E2: cluster bootstrap controls Type-I under clustering¶

Setup: 600 simulations under the null, 50 clusters of 10 items, mean within-cluster correlation 0.71.
Result: naive item-level bootstrap rejects 43.2% of the time (target 5%). Cluster bootstrap rejects 5.5%.

E3: MDE matches the empirical detection rate¶

Setup: sd_diff = 0.4, n = 1000, alpha = 0.05, target power 80%. Computed MDE = 0.0315. Then 500 simulations with the true effect equal to that MDE.
Result: empirical detection rate 81%, within 1pp of the target.

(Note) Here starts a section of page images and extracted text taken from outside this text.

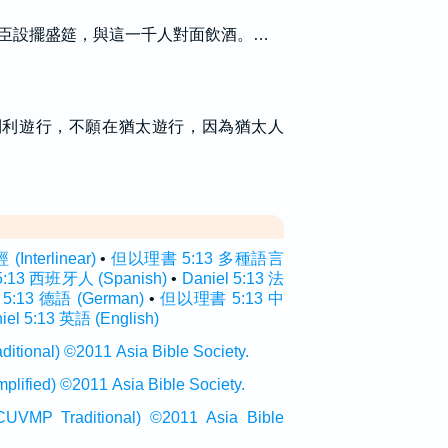
臣設擺盛筵，與這一千人對面飲酒。…
利利遊行，不願在猶太遊行，因為猶太人
nterlinear)
•
但以理書 5:13 多種語言
 5:13 西班牙人 (Spanish)
•
Daniel 5:13 法
l 5:13 德語 (German)
•
但以理書 5:13 中
iel 5:13 英語 (English)
onal) ©2011 Asia Bible Society.
ied) ©2011 Asia Bible Society.
raditional) ©2011 Asia Bible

E4: CLI release gate end-to-end¶

infra-noise (6,000 items, two configs of the same model): REJECT (delta -0.30pp, p = 0.78, MDE 1.00pp).
real-improvement (2,000 items, 2.5pp true lift): ALLOW (delta +2.95pp, p = 0.0002, MDE 0.94pp).
underpowered (80 items, 2.5pp true lift): INCONCLUSIVE (delta +6.25pp, p = 0.23, MDE 16.75pp). The gate suggests collecting ~9,899 more items.

Reproduce with:

python research/validate.py

Why this is hard to copy¶

The statistics is well known. The literature is mature. So why doesn't every eval vendor ship this already? Three reasons:

It is dull. Implementing bootstrap CIs, McNemar, cluster bootstraps, and an MDE planner is not a sexy roadmap item. The teams that would do it are usually doing something else.
It requires giving up the easy headline. A statistically defensible release gate refuses some releases that would have shipped under a naive comparison. Vendors do not love saying "actually, your improvement is not significant".
It crosses team lines. The eval runner, the dashboard, the CI gate, the audit trail, and the SaaS billing are usually separate products with separate roadmaps. EVALSIG is the thin layer that joins them.

References¶

Anthropic Engineering, "Quantifying infrastructure noise in agentic coding evals," March 2025.
Mirzadeh et al., "GSM-Symbolic: Understanding the Limitations of Mathematical Reasoning in LLMs," Apple ML Research, Oct 2024.
Zhao et al., "Calibrate Before Use: Improving Few-Shot Performance of Language Models," ICML 2021.
"Non-Determinism of Deterministic LLM Settings," arXiv:2408.04667.
Thinking Machines, "Defeating Nondeterminism in LLM Inference," 2025.
Miller, "Adding Error Bars to Evals: A Statistical Approach to Language Model Evaluations," arXiv:2411.00640.
Howard, Ramdas, McAuliffe, Sekhon, "Time-uniform, nonparametric, nonasymptotic confidence sequences," Annals of Statistics, 2021.
Liang et al., "Holistic Evaluation of Language Models" (HELM), arXiv:2211.09110.
Benjamini, Hochberg, "Controlling the False Discovery Rate: A Practical and Powerful Approach to Multiple Testing," JRSS-B, 1995.